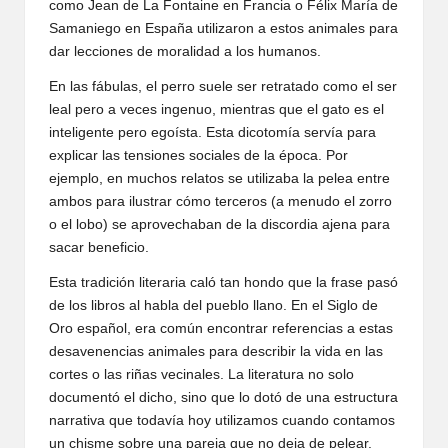
como Jean de La Fontaine en Francia o Félix María de
Samaniego en España utilizaron a estos animales para
dar lecciones de moralidad a los humanos.
En las fábulas, el perro suele ser retratado como el ser
leal pero a veces ingenuo, mientras que el gato es el
inteligente pero egoísta. Esta dicotomía servía para
explicar las tensiones sociales de la época. Por
ejemplo, en muchos relatos se utilizaba la pelea entre
ambos para ilustrar cómo terceros (a menudo el zorro
o el lobo) se aprovechaban de la discordia ajena para
sacar beneficio.
Esta tradición literaria caló tan hondo que la frase pasó
de los libros al habla del pueblo llano. En el Siglo de
Oro español, era común encontrar referencias a estas
desavenencias animales para describir la vida en las
cortes o las riñas vecinales. La literatura no solo
documentó el dicho, sino que lo dotó de una estructura
narrativa que todavía hoy utilizamos cuando contamos
un chisme sobre una pareja que no deja de pelear.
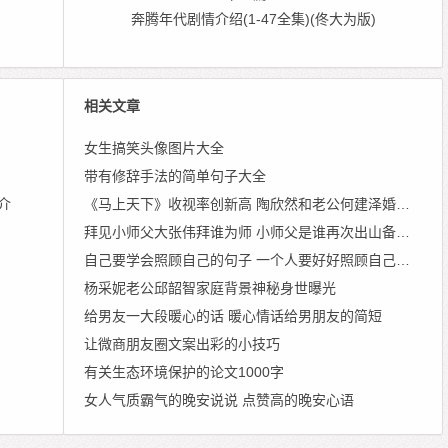
奔腾年代剧情介绍(1-47全集)(佟大为版)
相关文章
女生搞笑头像图片大全
带有修辞手法的简单句子大全
介
《马上天下》收视率创新高 陶欣然和老公何建泽婚纱照曝光
拜见小师父大张伟拜谁为师 小师父是谁再次出山备受关注
自己要学会照顾自己的句子 一个人要好好照顾自己的句子
杨采妮老公邱韶智家庭背景神秘身世曝光
给男友一大段暖心的话 暖心情话给男朋友的简短
让微商朋友圈文案出彩的小技巧
有关生态环境保护的论文1000字
女人气质霸气的晚安说说 点赞高的晚安心语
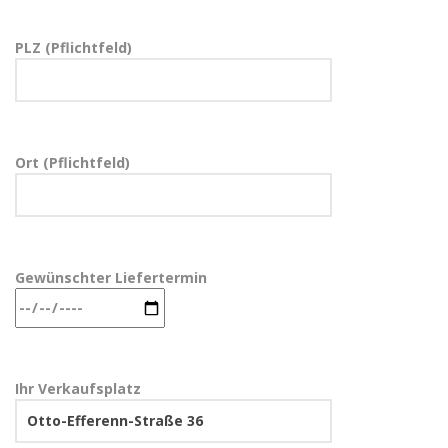
PLZ (Pflichtfeld)
Ort (Pflichtfeld)
Gewünschter Liefertermin
Ihr Verkaufsplatz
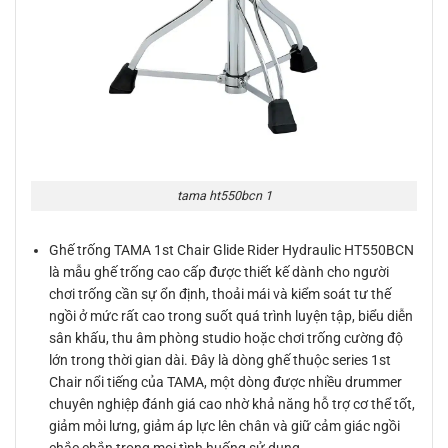
tama ht550bcn 1
Ghế trống TAMA 1st Chair Glide Rider Hydraulic HT550BCN
là mẫu ghế trống cao cấp được thiết kế dành cho người
chơi trống cần sự ổn định, thoải mái và kiểm soát tư thế
ngồi ở mức rất cao trong suốt quá trình luyện tập, biểu diễn
sân khấu, thu âm phòng studio hoặc chơi trống cường độ
lớn trong thời gian dài. Đây là dòng ghế thuộc series 1st
Chair nổi tiếng của TAMA, một dòng được nhiều drummer
chuyên nghiệp đánh giá cao nhờ khả năng hỗ trợ cơ thể tốt,
giảm mỏi lưng, giảm áp lực lên chân và giữ cảm giác ngồi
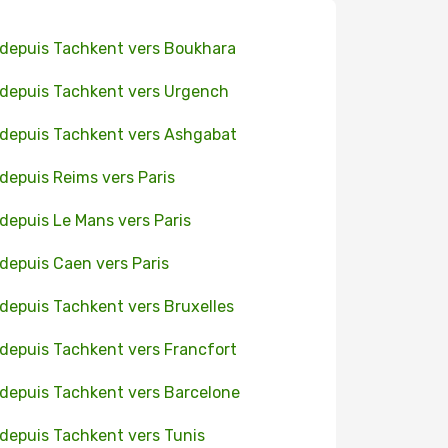
 depuis Tachkent vers Boukhara
 depuis Tachkent vers Urgench
 depuis Tachkent vers Ashgabat
 depuis Reims vers Paris
 depuis Le Mans vers Paris
 depuis Caen vers Paris
 depuis Tachkent vers Bruxelles
 depuis Tachkent vers Francfort
 depuis Tachkent vers Barcelone
 depuis Tachkent vers Tunis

> [Problem statement]:
Give the records a second time exactly, keeping the images out.

> [Expected answer]:
como Jean de La Fontaine en Francia o Félix María de
Samaniego en España utilizaron a estos animales para
dar lecciones de moralidad a los humanos.
En las fábulas, el perro suele ser retratado como el ser
leal pero a veces ingenuo, mientras que el gato es el
inteligente pero egoísta. Esta dicotomía servía para
explicar las tensiones sociales de la época. Por
ejemplo, en muchos relatos se utilizaba la pelea entre
ambos para ilustrar cómo terceros (a menudo el zorro
o el lobo) se aprovechaban de la discordia ajena para
sacar beneficio.
Esta tradición literaria caló tan hondo que la frase pasó
de los libros al habla del pueblo llano. En el Siglo de
Oro español, era común encontrar referencias a estas
desavenencias animales para describir la vida en las
cortes o las riñas vecinales. La literatura no solo
documentó el dicho, sino que lo dotó de una estructura
narrativa que todavía hoy utilizamos cuando contamos
un chisme sobre una pareja que no deja de pelear.
奔腾年代剧情介绍(1-47全集)(佟大为版)
相关文章
女生搞笑头像图片大全
带有修辞手法的简单句子大全
介
《马上天下》收视率创新高 陶欣然和老公何建泽婚纱照曝光
拜见小师父大张伟拜谁为师 小师父是谁再次出山备受关注
自己要学会照顾自己的句子 一个人要好好照顾自己的句子
杨采妮老公邱韶智家庭背景神秘身世曝光
给男友一大段暖心的话 暖心情话给男朋友的简短
让微商朋友圈文案出彩的小技巧
有关生态环境保护的论文1000字
女人气质霸气的晚安说说 点赞高的晚安心语
PLZ (Pflichtfeld)
Ort (Pflichtfeld)
Gewünschter Liefertermin
Ihr Verkaufsplatz
tama ht550bcn 1
Ghế trống TAMA 1st Chair Glide Rider Hydraulic HT550BCN
là mẫu ghế trống cao cấp được thiết kế dành cho người
chơi trống cần sự ổn định, thoải mái và kiểm soát tư thế
ngồi ở mức rất cao trong suốt quá trình luyện tập, biểu diễn
sân khấu, thu âm phòng studio hoặc chơi trống cường độ
lớn trong thời gian dài. Đây là dòng ghế thuộc series 1st
Chair nổi tiếng của TAMA, một dòng được nhiều drummer
chuyên nghiệp đánh giá cao nhờ khả năng hỗ trợ cơ thể tốt,
giảm mỏi lưng, giảm áp lực lên chân và giữ cảm giác ngồi
 depuis Tachkent vers Boukhara
 depuis Tachkent vers Urgench
 depuis Tachkent vers Ashgabat
 depuis Reims vers Paris
 depuis Le Mans vers Paris
 depuis Caen vers Paris
 depuis Tachkent vers Bruxelles
 depuis Tachkent vers Francfort
 depuis Tachkent vers Barcelone
 depuis Tachkent vers Tunis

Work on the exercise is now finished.